What to do: Return everything from the start of the listing down to the line containing "and underline: none -> present", both ends included, reproducing each line verbatim.

Extracted entries:
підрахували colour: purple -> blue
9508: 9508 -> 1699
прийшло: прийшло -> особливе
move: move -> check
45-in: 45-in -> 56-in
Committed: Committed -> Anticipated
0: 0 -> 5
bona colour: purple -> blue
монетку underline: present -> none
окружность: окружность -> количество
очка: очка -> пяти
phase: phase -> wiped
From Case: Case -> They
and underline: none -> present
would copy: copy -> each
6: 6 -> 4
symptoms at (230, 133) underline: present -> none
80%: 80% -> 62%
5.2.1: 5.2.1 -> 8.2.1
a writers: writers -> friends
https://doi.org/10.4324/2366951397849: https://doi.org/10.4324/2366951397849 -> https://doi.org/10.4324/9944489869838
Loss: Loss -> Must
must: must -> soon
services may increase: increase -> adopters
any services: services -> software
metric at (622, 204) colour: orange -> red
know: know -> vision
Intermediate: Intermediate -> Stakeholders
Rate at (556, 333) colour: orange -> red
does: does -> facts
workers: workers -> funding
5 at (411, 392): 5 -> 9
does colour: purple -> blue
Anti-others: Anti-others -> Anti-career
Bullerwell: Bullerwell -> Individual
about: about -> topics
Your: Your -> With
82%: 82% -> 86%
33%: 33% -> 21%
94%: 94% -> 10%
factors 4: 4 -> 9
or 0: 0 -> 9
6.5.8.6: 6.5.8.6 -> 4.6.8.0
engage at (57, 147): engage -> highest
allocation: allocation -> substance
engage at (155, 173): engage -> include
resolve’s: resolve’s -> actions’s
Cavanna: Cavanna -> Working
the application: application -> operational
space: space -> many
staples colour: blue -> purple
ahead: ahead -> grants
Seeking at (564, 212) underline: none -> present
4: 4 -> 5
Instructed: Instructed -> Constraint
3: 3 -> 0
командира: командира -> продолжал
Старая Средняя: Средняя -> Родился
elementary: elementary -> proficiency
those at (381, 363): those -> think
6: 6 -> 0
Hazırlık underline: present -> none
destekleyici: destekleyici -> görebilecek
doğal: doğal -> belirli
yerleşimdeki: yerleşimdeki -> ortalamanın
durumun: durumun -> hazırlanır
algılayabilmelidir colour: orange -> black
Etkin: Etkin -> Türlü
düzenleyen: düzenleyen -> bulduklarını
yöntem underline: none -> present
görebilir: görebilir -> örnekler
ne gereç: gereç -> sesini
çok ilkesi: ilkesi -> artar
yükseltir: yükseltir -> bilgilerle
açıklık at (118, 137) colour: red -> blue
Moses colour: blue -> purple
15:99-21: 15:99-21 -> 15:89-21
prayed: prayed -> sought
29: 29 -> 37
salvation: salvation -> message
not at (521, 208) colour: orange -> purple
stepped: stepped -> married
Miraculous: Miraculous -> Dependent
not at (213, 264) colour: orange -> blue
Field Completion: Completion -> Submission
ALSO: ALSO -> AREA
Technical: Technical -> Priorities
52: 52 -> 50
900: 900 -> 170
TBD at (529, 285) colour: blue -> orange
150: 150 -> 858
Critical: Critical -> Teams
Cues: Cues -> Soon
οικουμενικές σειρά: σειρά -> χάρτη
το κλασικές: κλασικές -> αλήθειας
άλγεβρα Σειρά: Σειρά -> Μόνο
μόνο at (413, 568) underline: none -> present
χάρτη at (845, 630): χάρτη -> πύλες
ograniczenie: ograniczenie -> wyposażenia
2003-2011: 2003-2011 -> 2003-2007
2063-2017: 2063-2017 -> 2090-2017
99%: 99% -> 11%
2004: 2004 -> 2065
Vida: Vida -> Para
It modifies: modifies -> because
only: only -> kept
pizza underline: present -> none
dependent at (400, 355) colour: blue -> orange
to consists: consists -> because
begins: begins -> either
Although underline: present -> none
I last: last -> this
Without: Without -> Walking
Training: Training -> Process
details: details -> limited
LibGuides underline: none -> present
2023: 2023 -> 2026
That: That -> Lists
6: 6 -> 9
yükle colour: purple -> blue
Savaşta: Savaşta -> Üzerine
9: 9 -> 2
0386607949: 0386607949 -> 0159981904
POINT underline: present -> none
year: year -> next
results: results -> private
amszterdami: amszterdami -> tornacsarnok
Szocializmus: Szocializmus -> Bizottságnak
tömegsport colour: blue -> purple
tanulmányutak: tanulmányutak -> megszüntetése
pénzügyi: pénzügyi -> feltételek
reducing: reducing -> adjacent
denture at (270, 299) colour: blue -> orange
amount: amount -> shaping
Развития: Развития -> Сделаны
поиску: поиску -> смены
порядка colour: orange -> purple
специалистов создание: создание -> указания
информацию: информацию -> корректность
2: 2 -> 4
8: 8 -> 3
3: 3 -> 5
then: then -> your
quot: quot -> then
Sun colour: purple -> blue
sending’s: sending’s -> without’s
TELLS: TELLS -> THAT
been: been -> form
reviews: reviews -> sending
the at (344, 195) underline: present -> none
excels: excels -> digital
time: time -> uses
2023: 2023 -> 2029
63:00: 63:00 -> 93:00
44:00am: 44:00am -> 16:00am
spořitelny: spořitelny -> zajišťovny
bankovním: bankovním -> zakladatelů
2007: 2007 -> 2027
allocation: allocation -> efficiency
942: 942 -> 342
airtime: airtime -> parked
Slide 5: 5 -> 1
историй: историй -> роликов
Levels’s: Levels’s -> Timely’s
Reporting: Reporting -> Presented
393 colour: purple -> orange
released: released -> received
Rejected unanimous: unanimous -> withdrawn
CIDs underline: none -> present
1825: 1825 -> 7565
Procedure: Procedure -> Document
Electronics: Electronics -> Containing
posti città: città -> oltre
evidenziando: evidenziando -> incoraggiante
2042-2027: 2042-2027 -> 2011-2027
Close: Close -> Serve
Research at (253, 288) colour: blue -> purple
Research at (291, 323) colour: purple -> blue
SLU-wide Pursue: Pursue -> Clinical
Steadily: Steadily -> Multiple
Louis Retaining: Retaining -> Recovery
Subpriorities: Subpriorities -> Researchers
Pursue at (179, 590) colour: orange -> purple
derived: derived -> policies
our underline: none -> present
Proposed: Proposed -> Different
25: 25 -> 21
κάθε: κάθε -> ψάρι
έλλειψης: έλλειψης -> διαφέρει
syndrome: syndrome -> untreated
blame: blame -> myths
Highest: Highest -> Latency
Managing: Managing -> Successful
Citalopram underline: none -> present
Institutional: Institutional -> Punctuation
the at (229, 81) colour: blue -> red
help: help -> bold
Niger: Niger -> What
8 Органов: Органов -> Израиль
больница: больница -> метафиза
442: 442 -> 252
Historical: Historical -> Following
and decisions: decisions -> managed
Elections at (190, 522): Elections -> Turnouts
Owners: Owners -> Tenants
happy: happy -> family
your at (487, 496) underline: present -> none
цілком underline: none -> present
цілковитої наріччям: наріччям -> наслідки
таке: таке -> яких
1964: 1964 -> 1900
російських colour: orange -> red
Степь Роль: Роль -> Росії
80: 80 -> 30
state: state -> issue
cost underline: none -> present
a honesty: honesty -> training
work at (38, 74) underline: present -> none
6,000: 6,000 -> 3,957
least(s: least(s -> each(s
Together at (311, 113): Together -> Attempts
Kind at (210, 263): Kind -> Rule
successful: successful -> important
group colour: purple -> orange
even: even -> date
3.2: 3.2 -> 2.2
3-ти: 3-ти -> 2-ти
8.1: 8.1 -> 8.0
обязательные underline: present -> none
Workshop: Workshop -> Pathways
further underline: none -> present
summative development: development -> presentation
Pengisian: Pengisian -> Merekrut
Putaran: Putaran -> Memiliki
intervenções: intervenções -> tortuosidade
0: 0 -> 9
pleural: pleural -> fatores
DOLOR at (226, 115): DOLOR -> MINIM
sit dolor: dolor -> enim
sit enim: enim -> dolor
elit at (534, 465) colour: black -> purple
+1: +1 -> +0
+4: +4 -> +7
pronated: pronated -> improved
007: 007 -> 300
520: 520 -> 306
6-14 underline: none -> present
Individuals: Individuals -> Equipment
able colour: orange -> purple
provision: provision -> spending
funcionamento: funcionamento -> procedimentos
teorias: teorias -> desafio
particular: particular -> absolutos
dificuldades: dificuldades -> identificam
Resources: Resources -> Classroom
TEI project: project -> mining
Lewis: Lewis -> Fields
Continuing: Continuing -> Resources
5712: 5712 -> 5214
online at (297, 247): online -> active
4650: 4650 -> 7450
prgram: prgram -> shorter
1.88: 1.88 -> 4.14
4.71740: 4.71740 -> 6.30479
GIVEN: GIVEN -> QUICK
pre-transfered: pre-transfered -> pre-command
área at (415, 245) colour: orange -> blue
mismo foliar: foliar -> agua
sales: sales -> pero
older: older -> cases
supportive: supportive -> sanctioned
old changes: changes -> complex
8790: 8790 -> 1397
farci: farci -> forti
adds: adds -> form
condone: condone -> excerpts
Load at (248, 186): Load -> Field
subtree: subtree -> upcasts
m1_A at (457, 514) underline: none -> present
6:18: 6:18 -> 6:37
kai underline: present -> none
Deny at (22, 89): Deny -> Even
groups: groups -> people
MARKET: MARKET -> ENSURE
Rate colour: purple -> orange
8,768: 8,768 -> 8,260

Exercise result:
підрахували colour: purple -> blue
9508: 9508 -> 1699
прийшло: прийшло -> особливе
move: move -> check
45-in: 45-in -> 56-in
Committed: Committed -> Anticipated
0: 0 -> 5
bona colour: purple -> blue
монетку underline: present -> none
окружность: окружность -> количество
очка: очка -> пяти
phase: phase -> wiped
From Case: Case -> They
and underline: none -> present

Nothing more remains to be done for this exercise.